* WHAT TO PRODUCE: Switch every occurrence of "Forum am Domshof" in the items below to "Forum am Marktplatz", and reproduce all other lines unchanged. Leave the pictures out of your answer.

[Data excerpts]
_____

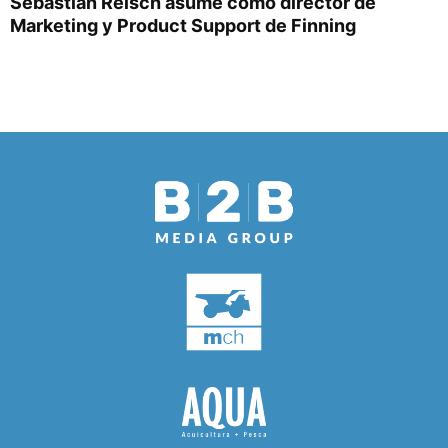
Sebastián Reisch asume como director de
Marketing y Product Support de Finning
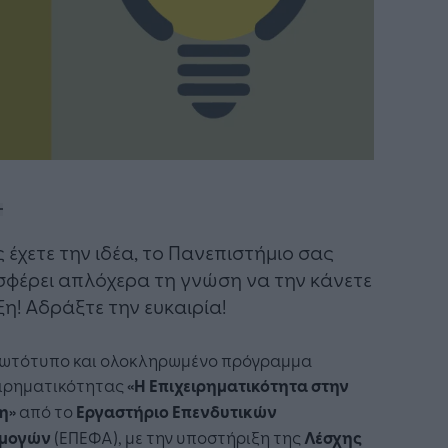
ς έχετε την ιδέα, το Πανεπιστήμιο σας
φέρει απλόχερα τη γνώση να την κάνετε
η! Αδράξτε την ευκαιρία!
ρωτότυπο και ολοκληρωμένο πρόγραμμα
ειρηματικότητας
«Η Επιχειρηματικότητα στην
η»
από το
Εργαστήριο Επενδυτικών
ρμογών
(ΕΠΕΦΑ), με την υποστήριξη της
Λέσχης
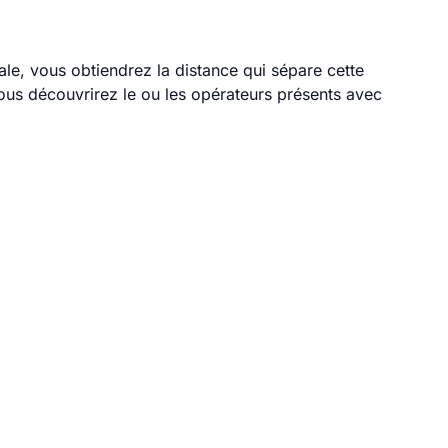
ale, vous obtiendrez la distance qui sépare cette
ous découvrirez le ou les opérateurs présents avec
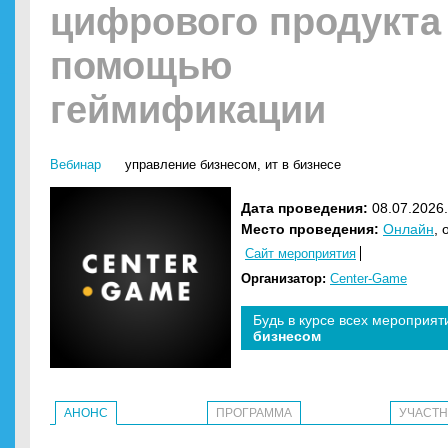
цифрового продукта
помощью
геймификации
Вебинар
управление бизнесом
,
ит в бизнесе
Дата проведения:
08.07.2026.
Место проведения:
Онлайн
, 
Сайт мероприятия
Организатор:
Center-Game
Будь в курсе всех мероприят
бизнесом
АНОНС
ПРОГРАММА
УЧАСТ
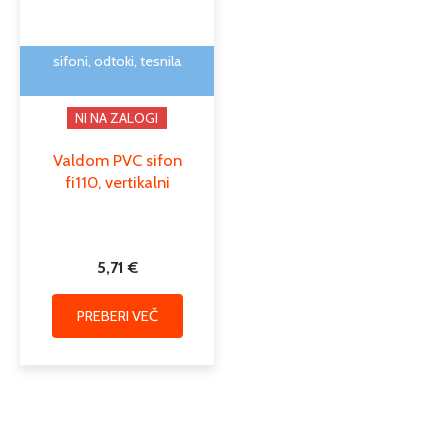
sifoni, odtoki, tesnila
NI NA ZALOGI
Valdom PVC sifon
fi110, vertikalni
5,71
€
PREBERI VEČ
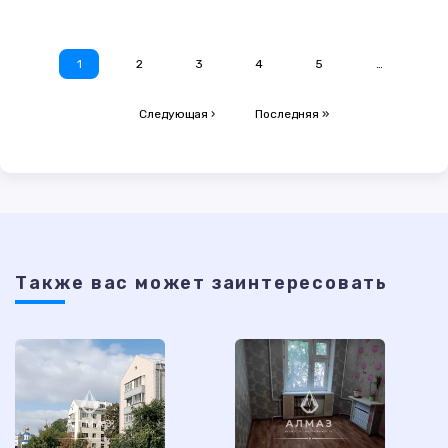
1
2
3
4
5
…
Следующая ›
Последняя »
Также ваc может заинтересовать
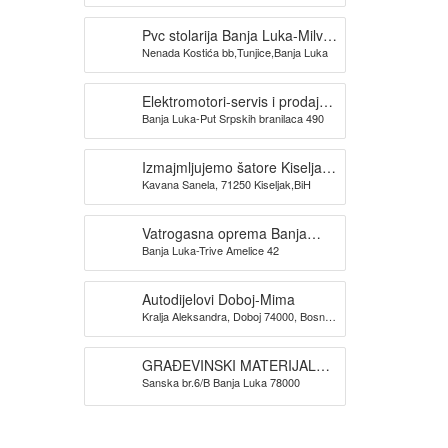
Pvc stolarija Banja Luka-Milva
Nenada Kostića bb,Tunjice,Banja Luka
doo
Elektromotori-servis i prodaja
Banja Luka-Put Srpskih branilaca 490
TRIDAK ELEKTRO
Izmajmljujemo šatore Kiseljak-
Kavana Sanela, 71250 Kiseljak,BiH
KAVANA SANELA
Vatrogasna oprema Banja
Banja Luka-Trive Amelice 42
Luka -SPAS doo
Autodijelovi Doboj-Mima
Kralja Aleksandra, Doboj 74000, Bosna i
Hercegovina
GRAĐEVINSKI MATERIJAL
Sanska br.6/B Banja Luka 78000
BANJA LUKA TIM PROMET
DOO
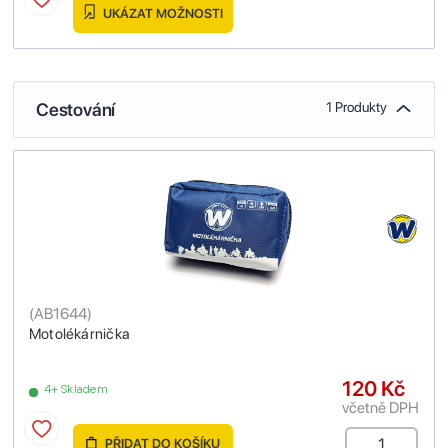
UKÁZAT MOŽNOSTI
Cestování
1 Produkty
(
AB1644
)
Motolékárnička
120 Kč
4+ Skladem
včetně DPH
PŘIDAT DO KOŠÍKU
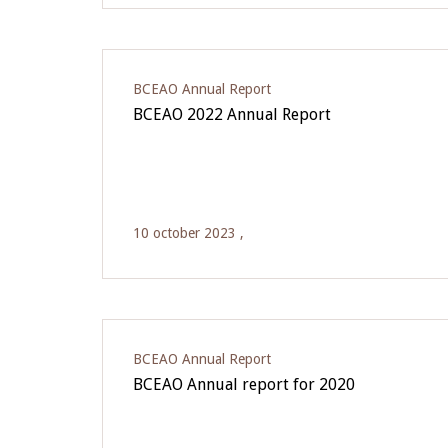
BCEAO Annual Report
BCEAO 2022 Annual Report
10 october 2023 ,
BCEAO Annual Report
BCEAO Annual report for 2020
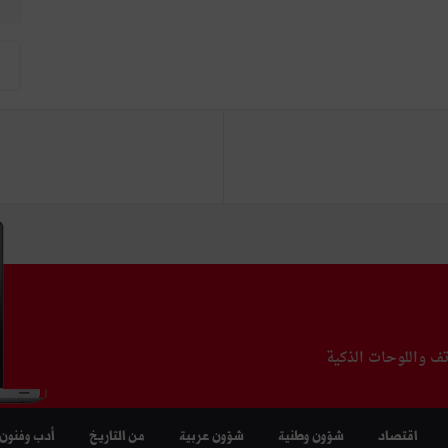
تف واللوحات الذكية
اقتصاد
شؤون وطنية
شؤون عربية
من التاريخ
أدب وفنون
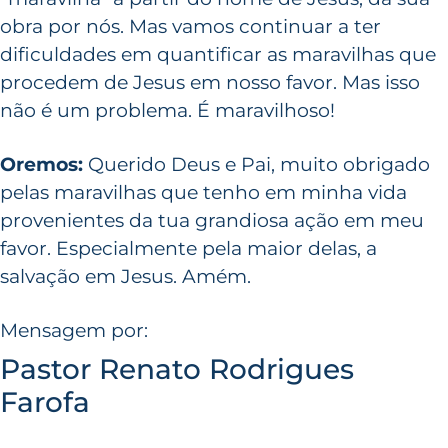
obra por nós. Mas vamos continuar a ter
dificuldades em quantificar as maravilhas que
procedem de Jesus em nosso favor. Mas isso
não é um problema. É maravilhoso!
Oremos:
Querido Deus e Pai, muito obrigado
pelas maravilhas que tenho em minha vida
provenientes da tua grandiosa ação em meu
favor. Especialmente pela maior delas, a
salvação em Jesus. Amém.
Mensagem por:
Pastor Renato Rodrigues
Farofa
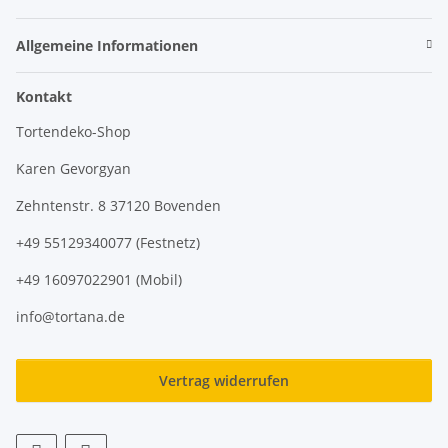
Allgemeine Informationen
Kontakt
Tortendeko-Shop
Karen Gevorgyan
Zehntenstr. 8 37120 Bovenden
+49 55129340077 (Festnetz)
+49 16097022901 (Mobil)
info@tortana.de
Vertrag widerrufen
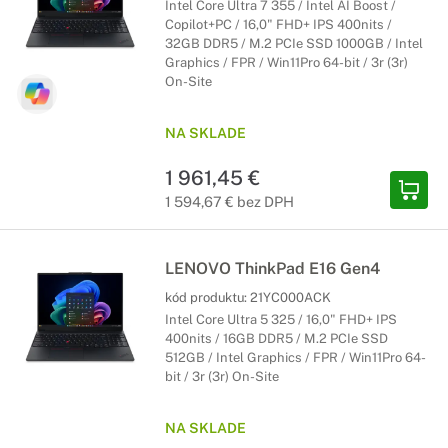
Intel Core Ultra 7 355 / Intel AI Boost /
Copilot+PC / 16,0" FHD+ IPS 400nits /
32GB DDR5 / M.2 PCIe SSD 1000GB / Intel
Graphics / FPR / Win11Pro 64-bit / 3r (3r)
On-Site
NA SKLADE
1 961,45 €
1 594,67 € bez DPH
LENOVO ThinkPad E16 Gen4
kód produktu:
21YC000ACK
Intel Core Ultra 5 325 / 16,0" FHD+ IPS
400nits / 16GB DDR5 / M.2 PCIe SSD
512GB / Intel Graphics / FPR / Win11Pro 64-
bit / 3r (3r) On-Site
NA SKLADE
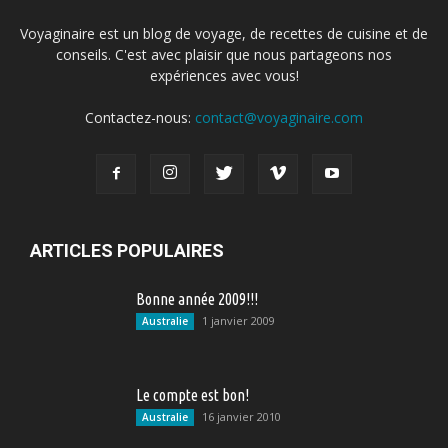
Voyaginaire est un blog de voyage, de recettes de cuisine et de
conseils. C'est avec plaisir que nous partageons nos
expériences avec vous!
Contactez-nous:
contact@voyaginaire.com
ARTICLES POPULAIRES
Bonne année 2009!!!
1 janvier 2009
Australie
Le compte est bon!
16 janvier 2010
Australie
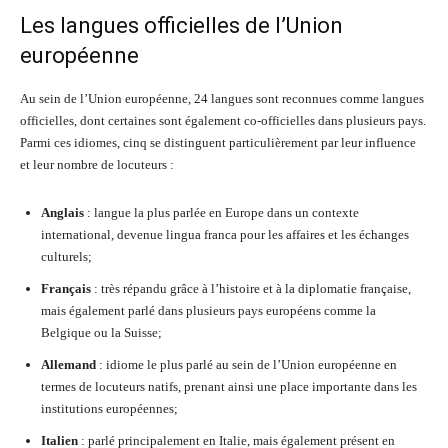
Les langues officielles de l’Union
européenne
Au sein de l’Union européenne, 24 langues sont reconnues comme langues
officielles, dont certaines sont également co-officielles dans plusieurs pays.
Parmi ces idiomes, cinq se distinguent particulièrement par leur influence
et leur nombre de locuteurs :
Anglais
: langue la plus parlée en Europe dans un contexte
international, devenue lingua franca pour les affaires et les échanges
culturels;
Français
: très répandu grâce à l’histoire et à la diplomatie française,
mais également parlé dans plusieurs pays européens comme la
Belgique ou la Suisse;
Allemand
: idiome le plus parlé au sein de l’Union européenne en
termes de locuteurs natifs, prenant ainsi une place importante dans les
institutions européennes;
Italien
: parlé principalement en Italie, mais également présent en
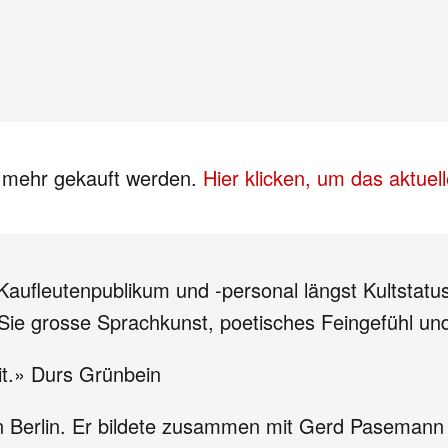
s mehr gekauft werden.
Hier klicken, um das aktue
Kaufleutenpublikum und -personal längst Kultstatus
Sie grosse Sprachkunst, poetisches Feingefühl und
it.» Durs Grünbein
 in Berlin. Er bildete zusammen mit Gerd Paseman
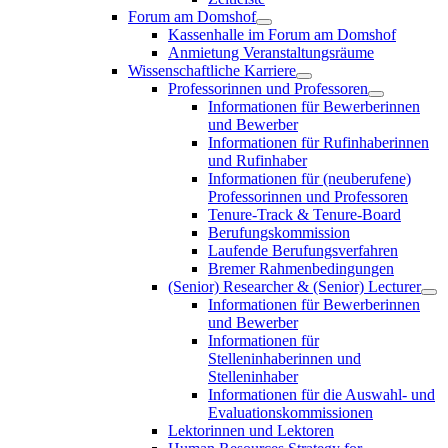
Forum am Domshof
Kassenhalle im Forum am Domshof
Anmietung Veranstaltungsräume
Wissenschaftliche Karriere
Professorinnen und Professoren
Informationen für Bewerberinnen
und Bewerber
Informationen für Rufinhaberinnen
und Rufinhaber
Informationen für (neuberufene)
Professorinnen und Professoren
Tenure-Track & Tenure-Board
Berufungskommission
Laufende Berufungsverfahren
Bremer Rahmenbedingungen
(Senior) Researcher & (Senior) Lecturer
Informationen für Bewerberinnen
und Bewerber
Informationen für
Stelleninhaberinnen und
Stelleninhaber
Informationen für die Auswahl- und
Evaluationskommissionen
Lektorinnen und Lektoren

_____

* YOUR SOLUTION:
Sebastián Reisch asume como director de
Marketing y Product Support de Finning
ς έχετε την ιδέα, το Πανεπιστήμιο σας
φέρει απλόχερα τη γνώση να την κάνετε
η! Αδράξτε την ευκαιρία!
ρωτότυπο και ολοκληρωμένο πρόγραμμα
ειρηματικότητας
«Η Επιχειρηματικότητα στην
η»
από το
Εργαστήριο Επενδυτικών
ρμογών
(ΕΠΕΦΑ), με την υποστήριξη της
Λέσχης
ale, vous obtiendrez la distance qui sépare cette
ous découvrirez le ou les opérateurs présents avec
цифрового продукта
помощью
геймификации
Вебинар
управление бизнесом
,
ит в бизнесе
Дата проведения:
08.07.2026.
Место проведения:
Онлайн
, 
Сайт мероприятия
Организатор:
Center-Game
Будь в курсе всех мероприят
бизнесом
АНОНС
ПРОГРАММА
УЧАСТ
sifoni, odtoki, tesnila
NI NA ZALOGI
Valdom PVC sifon
fi110, vertikalni
5,71
€
PREBERI VEČ
1
2
3
4
5
…
Следующая ›
Последняя »
Также ваc может заинтересовать
Pvc stolarija Banja Luka-Milva
Nenada Kostića bb,Tunjice,Banja Luka
doo
Elektromotori-servis i prodaja
Banja Luka-Put Srpskih branilaca 490
TRIDAK ELEKTRO
Izmajmljujemo šatore Kiseljak-
Kavana Sanela, 71250 Kiseljak,BiH
KAVANA SANELA
Vatrogasna oprema Banja
Banja Luka-Trive Amelice 42
Luka -SPAS doo
Autodijelovi Doboj-Mima
Kralja Aleksandra, Doboj 74000, Bosna i
Hercegovina
GRAĐEVINSKI MATERIJAL
Sanska br.6/B Banja Luka 78000
BANJA LUKA TIM PROMET
DOO
UKÁZAT MOŽNOSTI
Cestování
1 Produkty
(
AB1644
)
Motolékárnička
120 Kč
4+ Skladem
včetně DPH
PŘIDAT DO KOŠÍKU
BCEAO Annual Report
BCEAO 2022 Annual Report
10 october 2023 ,
BCEAO Annual Report
BCEAO Annual report for 2020
تف واللوحات الذكية
اقتصاد
شؤون وطنية
شؤون عربية
من التاريخ
أدب وفنون
obra por nós. Mas vamos continuar a ter
dificuldades em quantificar as maravilhas que
procedem de Jesus em nosso favor. Mas isso
não é um problema. É maravilhoso!
Oremos:
Querido Deus e Pai, muito obrigado
pelas maravilhas que tenho em minha vida
provenientes da tua grandiosa ação em meu
favor. Especialmente pela maior delas, a
salvação em Jesus. Amém.
Mensagem por:
Pastor Renato Rodrigues
Farofa
Allgemeine Informationen
Kontakt
Tortendeko-Shop
Karen Gevorgyan
Zehntenstr. 8 37120 Bovenden
+49 55129340077 (Festnetz)
+49 16097022901 (Mobil)
info@tortana.de
Vertrag widerrufen
Intel Core Ultra 7 355 / Intel AI Boost /
Copilot+PC / 16,0" FHD+ IPS 400nits /
32GB DDR5 / M.2 PCIe SSD 1000GB / Intel
Graphics / FPR / Win11Pro 64-bit / 3r (3r)
On-Site
NA SKLADE
1 961,45 €
1 594,67 € bez DPH
LENOVO ThinkPad E16 Gen4
kód produktu:
21YC000ACK
Intel Core Ultra 5 325 / 16,0" FHD+ IPS
400nits / 16GB DDR5 / M.2 PCIe SSD
512GB / Intel Graphics / FPR / Win11Pro 64-
bit / 3r (3r) On-Site
NA SKLADE
Voyaginaire est un blog de voyage, de recettes de cuisine et de
conseils. C'est avec plaisir que nous partageons nos
expériences avec vous!
Contactez-nous:
contact@voyaginaire.com
ARTICLES POPULAIRES
Bonne année 2009!!!
1 janvier 2009
Australie
Le compte est bon!
16 janvier 2010
Australie
Les langues officielles de l’Union
européenne
Au sein de l’Union européenne, 24 langues sont reconnues comme langues
officielles, dont certaines sont également co-officielles dans plusieurs pays.
Parmi ces idiomes, cinq se distinguent particulièrement par leur influence
et leur nombre de locuteurs :
Anglais
: langue la plus parlée en Europe dans un contexte
international, devenue lingua franca pour les affaires et les échanges
culturels;
Français
: très répandu grâce à l’histoire et à la diplomatie française,
mais également parlé dans plusieurs pays européens comme la
Belgique ou la Suisse;
Allemand
: idiome le plus parlé au sein de l’Union européenne en
termes de locuteurs natifs, prenant ainsi une place importante dans les
institutions européennes;
Italien
: parlé principalement en Italie, mais également présent en
s mehr gekauft werden.
Hier klicken, um das aktue
Kaufleutenpublikum und -personal längst Kultstatus
Sie grosse Sprachkunst, poetisches Feingefühl und
it.» Durs Grünbein
 in Berlin. Er bildete zusammen mit Gerd Paseman
Forum am Marktplatz
Kassenhalle im Forum am Marktplatz
Anmietung Veranstaltungsräume
Wissenschaftliche Karriere
Professorinnen und Professoren
Informationen für Bewerberinnen
und Bewerber
Informationen für Rufinhaberinnen
und Rufinhaber
Informationen für (neuberufene)
Professorinnen und Professoren
Tenure-Track & Tenure-Board
Berufungskommission
Laufende Berufungsverfahren
Bremer Rahmenbedingungen
(Senior) Researcher & (Senior) Lecturer
Informationen für Bewerberinnen
und Bewerber
Informationen für
Stelleninhaberinnen und
Stelleninhaber
Informationen für die Auswahl- und
Evaluationskommissionen
Lektorinnen und Lektoren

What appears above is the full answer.